- O Tribunal Superior Eleitoral julgará na quinta-feira, 9 de abril de 2026, o recurso de Hildebrando Pascoal Nogueira Neto, conhecido como “deputado da motosserra”.
- Pascoal está preso desde 1999, condenado a mais de cem anos de prisão por integrar um esquadrão da morte que atuava no Acre, com crimes como homicídio, tortura, sequestro e ameaças.
- O Ministério Público do Acre acionou, em janeiro de 2026, uma ação civil pública pedindo indenização de R$ 1 milhão à família de uma vítima mecânico e responsabilização do governo do estado.
- O recurso no TSE ocorre porque, além de condenações por outros assassinatos, Pascoal responde a crimes eleitorais cometidos quando era deputado estadual e depois federal; sua sentença de 14 anos foi proferida pelo Tribunal Regional Eleitoral do Acre e transitou em julgado em 2004.

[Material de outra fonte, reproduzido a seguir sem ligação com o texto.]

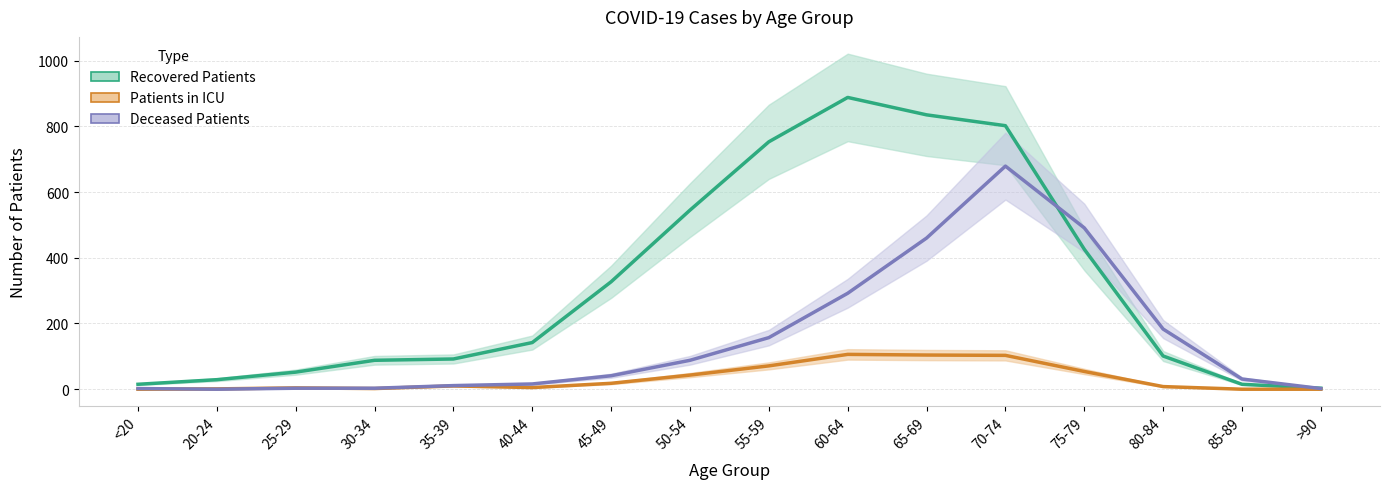

Which series ends up on top after the final intersection of Patients in ICU and Deceased Patients?

Deceased Patients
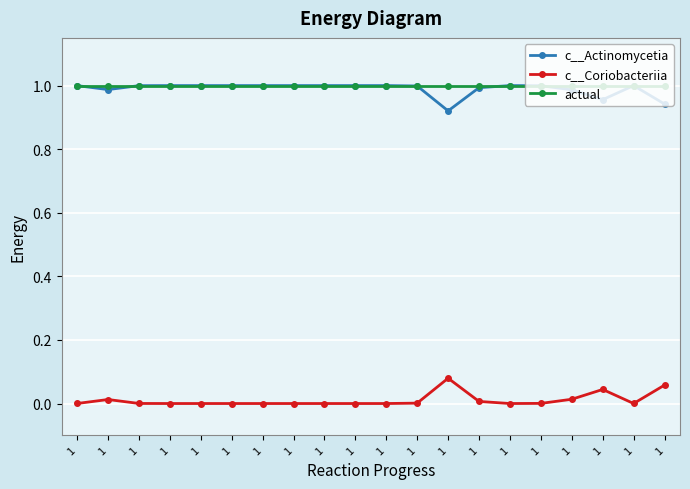

What are all the series names shown in the legend?

c__Actinomycetia, c__Coriobacteriia, actual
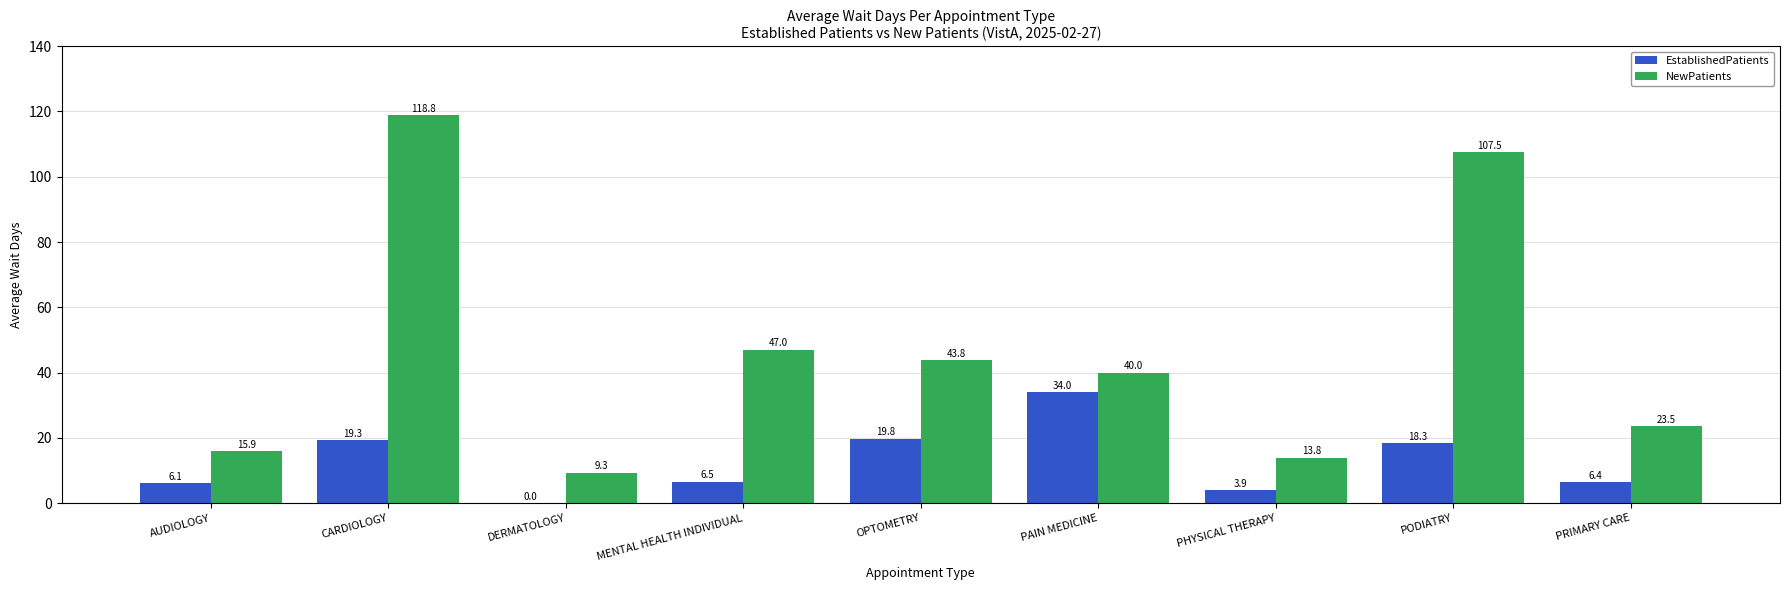

What is the sum of all EstablishedPatients values?

114.3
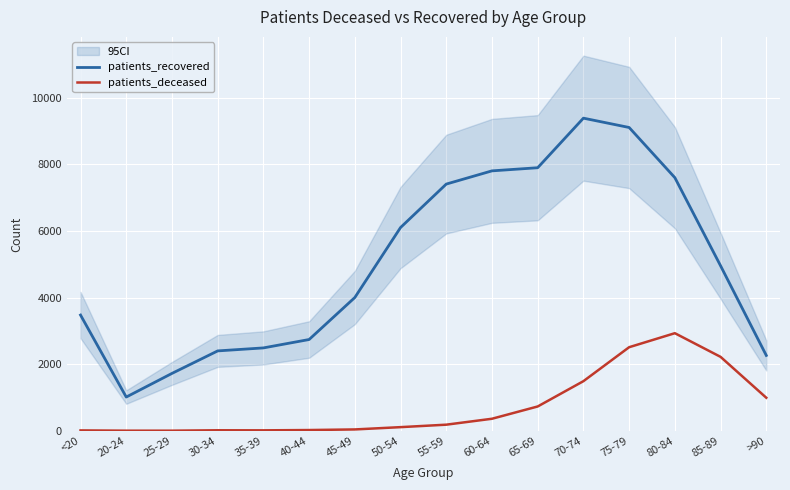

What is the highest value of the patients_deceased series?

2931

- Em revisão criminal, a defesa busca desconstituir a condenação, impetrando agravo regimental; o processo tem como relatora a ministra Estela Aranha, e o TSE já rejeitou recursos anteriores sobre o tema.
O Tribunal Superior Eleitoral (TSE) vai julgar na quinta-feira (9 de abril de 2026) o recurso de Hildebrando Pascoal Nogueira Neto, conhecido como o “deputado da motosserra”. O caso tramita no TSE por envolver crimes eleitorais, além de ações já condenatórias por outros assassinatos. A intimação foi publicada na segunda-feira (30 de março).

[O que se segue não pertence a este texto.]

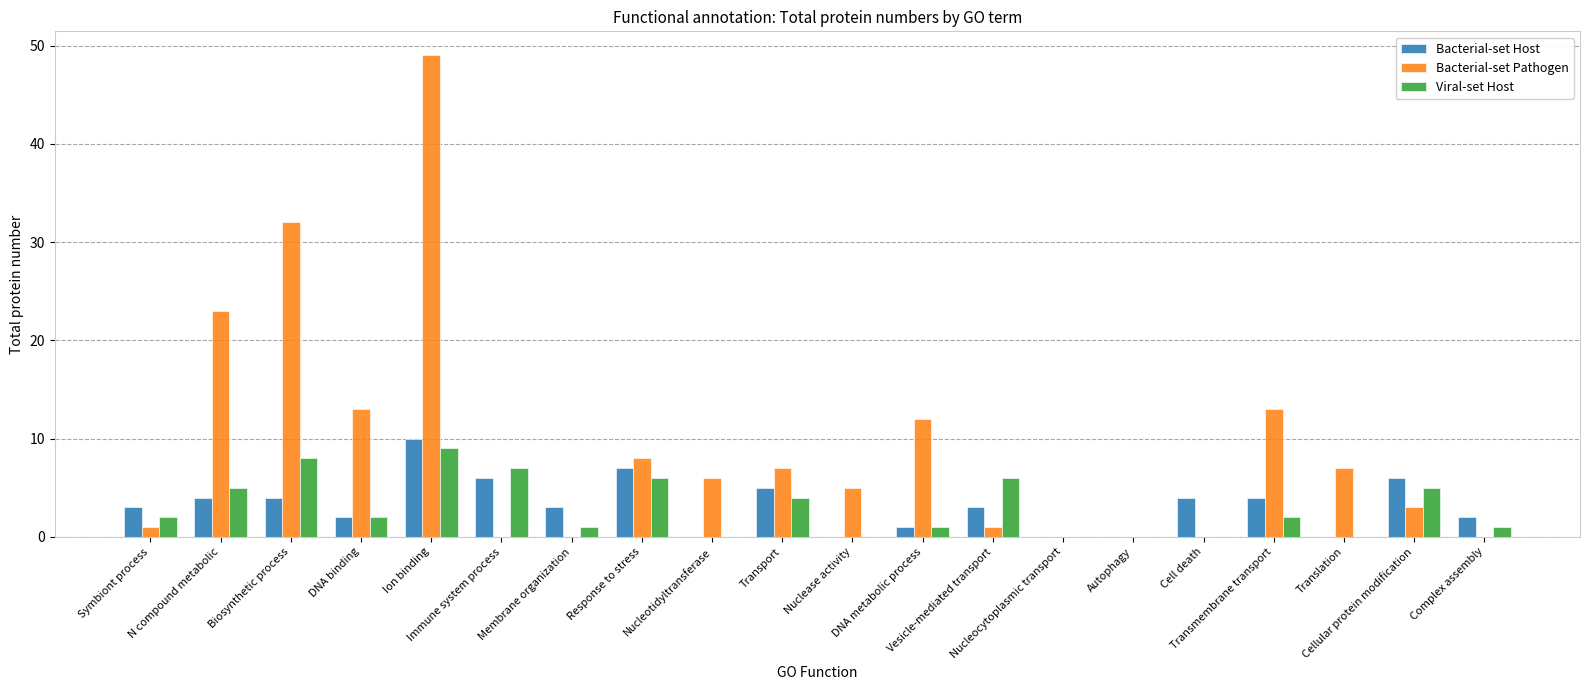

What are all the series names shown in the legend?

Bacterial-set Host, Bacterial-set Pathogen, Viral-set Host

Hildebrando é ex-deputado federal e ex-coronel. Chegou a cumprir pena por liderar um suposto esquadrão da morte no Acre, com acusações de homicídios, tortura, sequestros e ameaças. Está preso desde 1999 e cumpre pena no presídio Antônio Amaro, de segurança máxima. A condenação por crimes eleitorais já transitou em julgado.
O Ministério Público do Acre denunciou em janeiro de 2026 que o grupo de extermínio incluía policiais civis e militares. A ação civil pública cobra indenização de 1 milhão de reais à família de um mecânico e responsabilização do governo estadual.
O que está em jogo no TSE
O recurso apresentado envolve uma revisão criminal para desconstituir condenação por corrupção eleitoral, concentração e transporte ilegal de eleitores, e associação criminosa. A defesa alega impedimento de magistrados que conduziram o julgamento original e aponta suposta ausência de supervisão do inquérito policial.
O Tribunal Regional Eleitoral do Acre já rejeitou os pedidos da defesa. O TSE manteve esse entendimento em decisão monocrática. Agora, o julgamento pode confirmar ou reformar esse posicionamento, com a relatoria da ministra Estela Aranha.
Histórico e encaminhamentos
O caso do ex-deputado foi pivotal na ampliação da competência criminal do Supremo Tribunal Federal. Em 1999, a Câmara cassou o mandato e encaminhou o caso à Justiça comum, até que, em 2001, a Emenda Constitucional nº 35 autorizou o STF a julgar congressistas sem autorização prévia.
A pauta do TSE ocorre após a defesa recorrer de decisão que negou seguimento ao pedido de revisão. O resultado pode impactar não apenas Hildebrando Pascoal, mas também precedentes sobre ações criminais envolvendo congressistas.